Work task | Print the listing below word for word, omitting the pictures.

[Provided entries Boundary: Start]

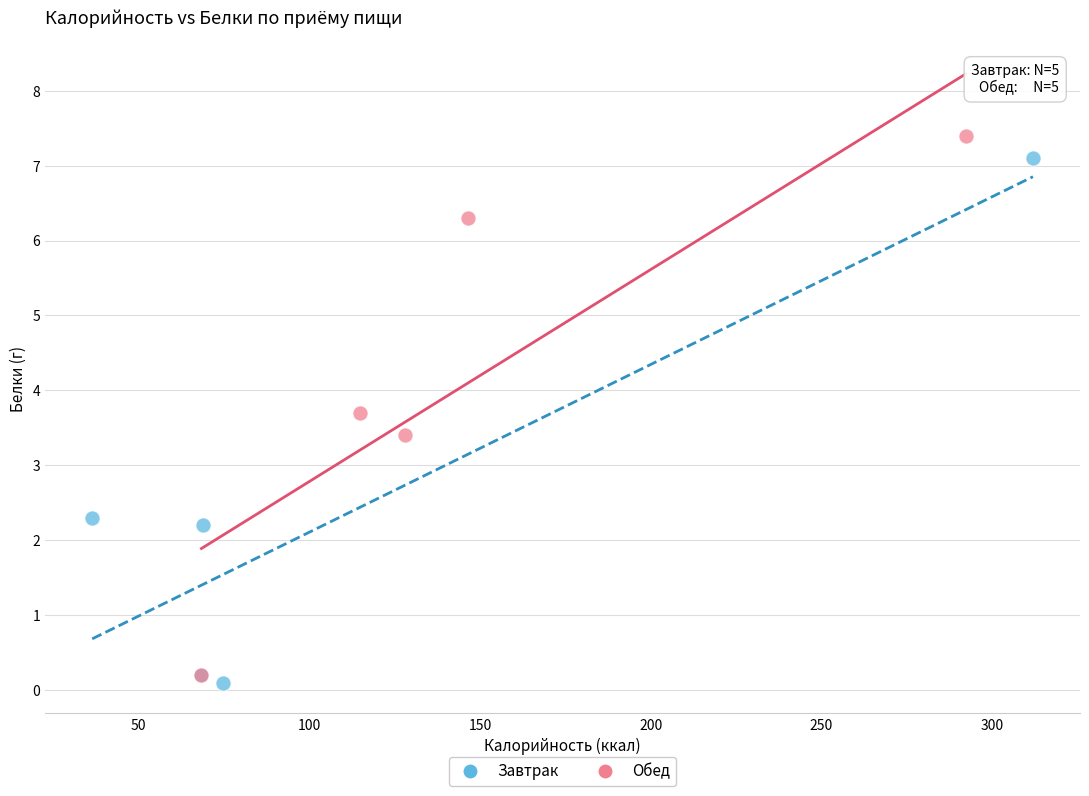

What are all the series names shown in the legend?

Завтрак, Обед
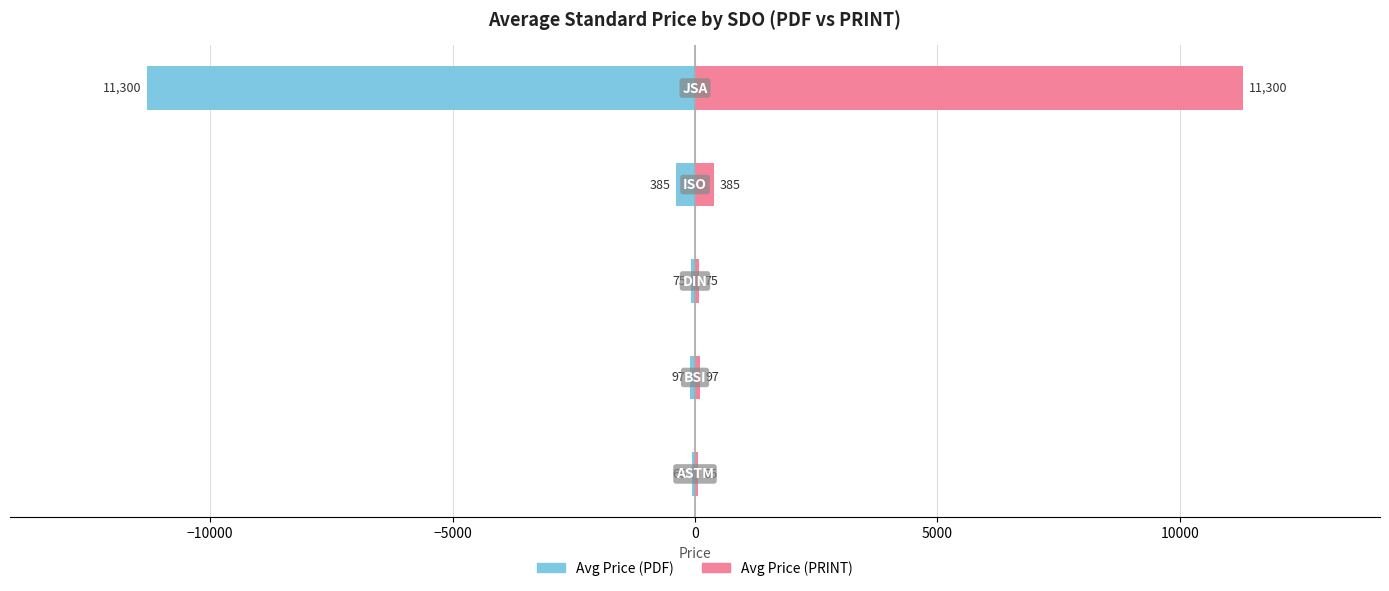

Which series has the widest spread of values?

Avg Price (PDF)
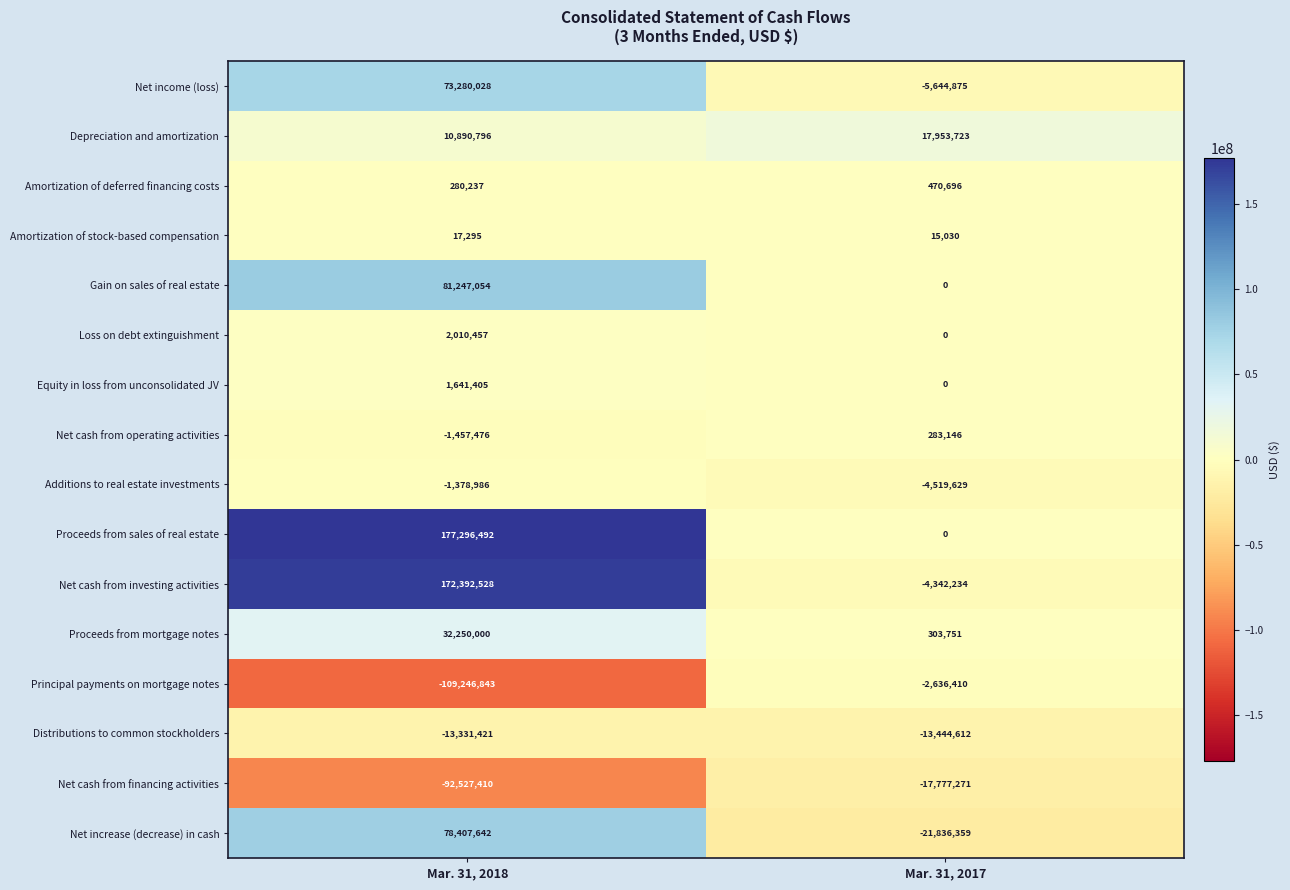

List the series in order of their peak value, lowest first.

Net cash from financing activities, Distributions to common stockholders, Principal payments on mortgage notes, Additions to real estate investments, Amortization of stock-based compensation, Net cash from operating activities, Amortization of deferred financing costs, Equity in loss from unconsolidated JV, Loss on debt extinguishment, Depreciation and amortization, Proceeds from mortgage notes, Net income (loss), Net increase (decrease) in cash, Gain on sales of real estate, Net cash from investing activities, Proceeds from sales of real estate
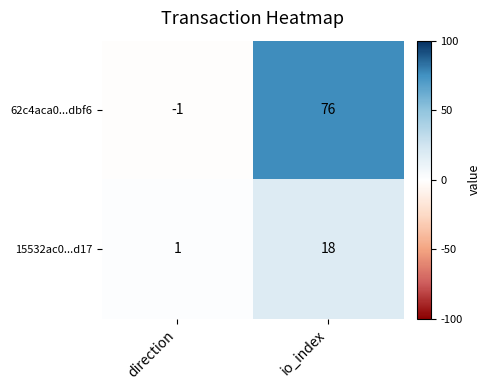

True or false: 62c4aca0...dbf6 has a value of 76 at io_index.

True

[Provided entries Boundary: End]

Task answer |
What are all the series names shown in the legend?

Завтрак, Обед

Which series has the widest spread of values?

Avg Price (PDF)

List the series in order of their peak value, lowest first.

Net cash from financing activities, Distributions to common stockholders, Principal payments on mortgage notes, Additions to real estate investments, Amortization of stock-based compensation, Net cash from operating activities, Amortization of deferred financing costs, Equity in loss from unconsolidated JV, Loss on debt extinguishment, Depreciation and amortization, Proceeds from mortgage notes, Net income (loss), Net increase (decrease) in cash, Gain on sales of real estate, Net cash from investing activities, Proceeds from sales of real estate

True or false: 62c4aca0...dbf6 has a value of 76 at io_index.

True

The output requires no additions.